> **What is expected**:
Leaving out the images, repeat all the lines below exactly.

> **Information supplied**:
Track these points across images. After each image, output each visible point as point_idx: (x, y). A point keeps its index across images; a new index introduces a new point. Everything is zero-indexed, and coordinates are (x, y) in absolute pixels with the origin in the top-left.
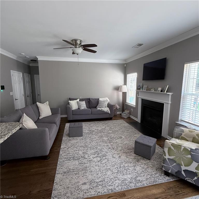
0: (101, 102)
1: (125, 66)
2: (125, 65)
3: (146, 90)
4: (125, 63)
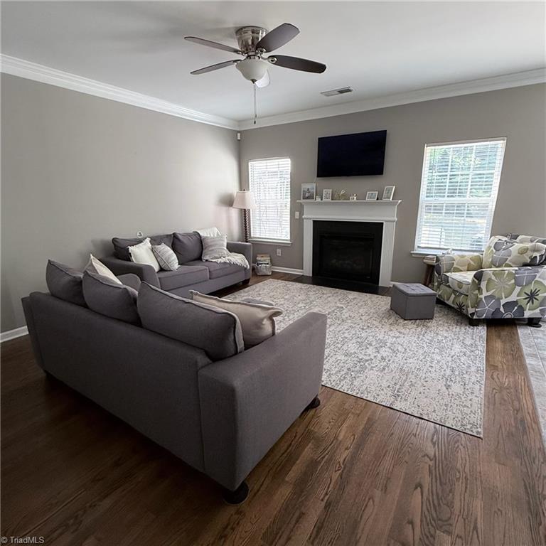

> **Final answer**:
Track these points across images. After each image, output each visible point as point_idx: (x, y). A point keeps its index across images; a new index introduces a new point. Everything is zero-indexed, and coordinates are (x, y) in absolute pixels with the origin in the top-left.
0: (101, 102)
1: (125, 66)
2: (125, 65)
3: (146, 90)
4: (125, 63)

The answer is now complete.